Hablamos de los beneficios como usuarios de la TV 4K en lenguaje vulgar y usualmente con poco rigor técnico para terminar haciendo afirmaciones de corte experiencial, todo en lenguaje técnico. Pero no somos capaces de discutirlo técnicamente, y mientras creemos que lo hacemos no dejamos espacio para preguntarnos si realmente queremos 4K o si estaríamos conformes con otras tecnologías. También la experiencia de consumo vuelve a ser el centro, lo que nos gusta, lo que nos asombra, los que saboreamos, lo que experimentamos. En el jamón y en la TV. Pero lo expresamos en la dimensión no-técnica, porque no podríamos hacerlo en la dimensión técnica. Mientras tengamos experiencias que valoramos positivas, podemos ignorar absolutamente lo técnico. Podemos olvidarnos de la dimensión técnica, de sus implicancias, y de su historia. Ese es el contrato de engaño basado en nuestra ignorancia.
Buscando la nobleza
La madera, el vidrio, el hierro, el barro, el adobe. No parece difícil identificar materiales nobles. Un retablo de madera dorada del barroco se percibe realizado con un material noble, como una escultura de hierro o de mármol. Las ciudades que sobreviven a los siglos cobijando a distintas generaciones que la resignifican para implementar las prácticas culturales adecuadas a cada época son otro ejemplo. Las paredes que aparentan ser sólidas pero que son huecas no van a tener la misma suerte, como no la tendrán otros materiales.
No es la durabilidad, exclusivamente. Hasta pueden engañarnos con el aspecto. Probablemente lo noble en términos sociales, pero integrados completamente con lo tecnológico, se relacione más con desterrar el engaño. Y este es un trabajo conjunto, de quienes consumen y de quienes producen. Dado que en la dimensión técnica no solemos entendernos, aunque sí nos intermediamos, tenemos que posicionarnos en un escenario no-técnico, en la dimensión de los productos en la que podemos discutir de valores, fines y propósitos. En una dimensión que tiene como rasgo predominante a nuestra cultura, donde se juegan los símbolos acerca de lo que creemos que son, o no, las cosas. En una dimensión en la que también estamos integrados hablando de las cosas, y en donde es evidente que el engaño es moneda corriente de la sociedad industrial.
Podemos exigir nobleza desde una dimensión técnica, pero esto requiere que sepamos más para que no podamos ser engañados desde el punto de vista técnico. Pero donde podemos esforzarnos por realizar cambios que nos lleven a un mejor entendimiento, donde podemos exigir la erradicación de la mentira, y donde podemos expresar en su magnitud la intermediación social a partir de los artefactos, es en el plano no-técnico. Quintanilla lo plantea desde un decálogo normativo de lo que llama tecnologías entrañables, Feenberg desde la idea de democratizar lo que denomina “código técnico”, y otros pensadores mantienen una mirada crítica sobre nuestra situación de consumo industrializado. La dimensión no-técnica, cultural, tiene la gran ventaja de modelarse, de ser la sede de aquello que imaginamos, y de ser el lugar donde habitan nuestras aspiraciones.

> [TAREAS A REALIZAR]:
a. Según el fragmento, ¿qué propone democratizar Feenberg?
b. Nombra todos los materiales que aparecen en la primera frase de la parte del fragmento titulada "Buscando la nobleza".

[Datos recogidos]
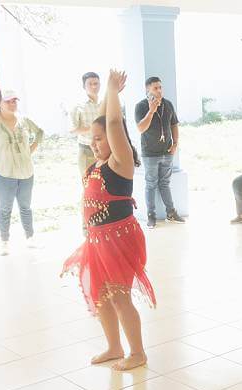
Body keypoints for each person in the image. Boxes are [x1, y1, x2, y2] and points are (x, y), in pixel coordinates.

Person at [62, 69, 155, 371]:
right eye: (92, 139)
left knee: (119, 296)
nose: (94, 143)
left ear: (116, 141)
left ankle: (137, 352)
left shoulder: (120, 160)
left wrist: (113, 91)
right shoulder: (98, 164)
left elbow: (112, 122)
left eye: (100, 139)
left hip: (118, 239)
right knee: (102, 295)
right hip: (96, 239)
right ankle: (115, 347)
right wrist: (104, 101)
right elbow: (102, 122)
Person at [0, 89, 44, 255]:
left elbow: (40, 132)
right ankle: (4, 241)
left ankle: (30, 238)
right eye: (8, 101)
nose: (12, 104)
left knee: (26, 207)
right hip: (4, 172)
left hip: (26, 172)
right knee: (5, 208)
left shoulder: (24, 120)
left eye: (14, 101)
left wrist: (30, 150)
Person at [135, 76, 184, 228]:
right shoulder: (141, 106)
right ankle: (151, 215)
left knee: (165, 183)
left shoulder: (168, 104)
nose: (159, 90)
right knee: (151, 184)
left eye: (160, 87)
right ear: (147, 89)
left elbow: (174, 125)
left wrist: (175, 144)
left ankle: (171, 212)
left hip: (167, 152)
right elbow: (141, 128)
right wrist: (151, 111)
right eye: (155, 88)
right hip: (150, 153)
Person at [70, 72, 102, 176]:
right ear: (84, 86)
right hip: (87, 151)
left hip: (105, 150)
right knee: (88, 185)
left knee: (105, 185)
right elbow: (73, 130)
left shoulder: (104, 103)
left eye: (96, 83)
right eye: (90, 84)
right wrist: (93, 129)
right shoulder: (78, 106)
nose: (94, 86)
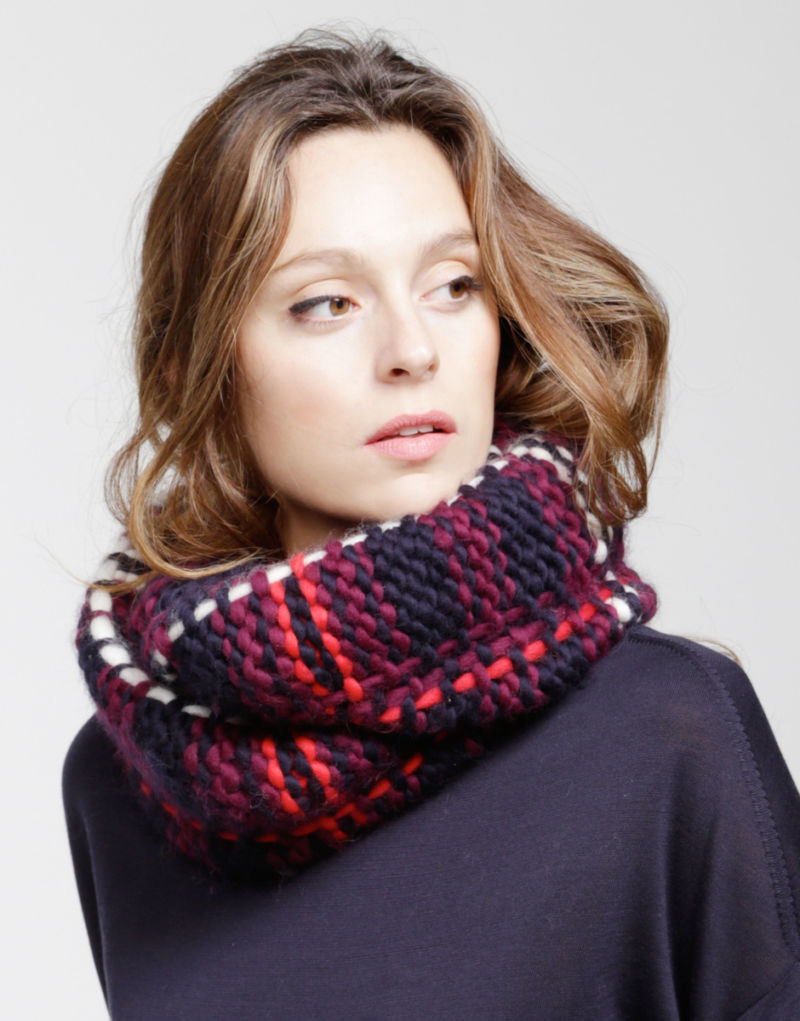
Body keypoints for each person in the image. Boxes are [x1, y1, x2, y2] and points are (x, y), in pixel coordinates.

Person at [63, 29, 800, 1020]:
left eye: (454, 284)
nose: (411, 348)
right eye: (327, 303)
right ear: (199, 366)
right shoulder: (126, 782)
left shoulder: (670, 732)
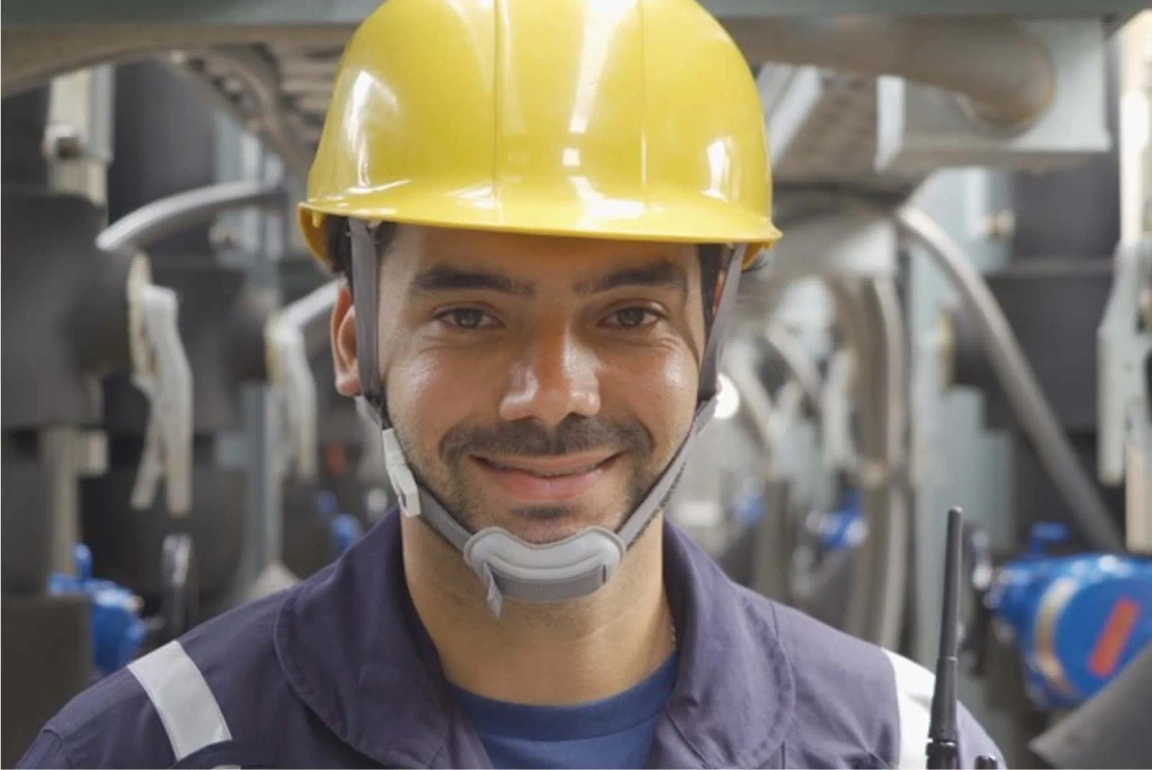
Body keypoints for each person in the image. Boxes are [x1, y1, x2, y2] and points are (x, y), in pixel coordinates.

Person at [20, 0, 1003, 767]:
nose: (553, 394)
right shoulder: (146, 747)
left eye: (629, 316)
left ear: (707, 340)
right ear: (356, 338)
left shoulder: (901, 745)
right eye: (469, 317)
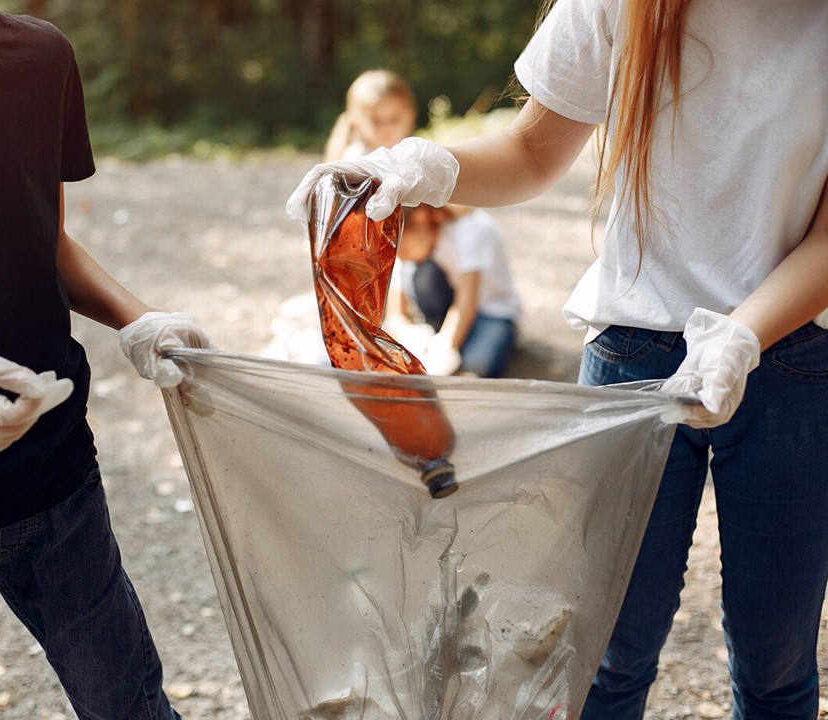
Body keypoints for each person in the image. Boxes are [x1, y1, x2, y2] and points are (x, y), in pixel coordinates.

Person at [287, 1, 828, 717]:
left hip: (793, 361)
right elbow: (534, 151)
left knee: (777, 667)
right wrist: (420, 166)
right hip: (632, 355)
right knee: (604, 655)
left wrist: (743, 333)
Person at [0, 1, 213, 717]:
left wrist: (138, 318)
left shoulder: (39, 59)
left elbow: (45, 239)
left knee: (133, 706)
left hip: (55, 483)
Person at [389, 202, 521, 377]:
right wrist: (405, 332)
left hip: (491, 311)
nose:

> [LISTA DE SOLUCIONES]:
a. Lo que él denomina "código técnico".

b. La madera, el vidrio, el hierro, el barro y el adobe.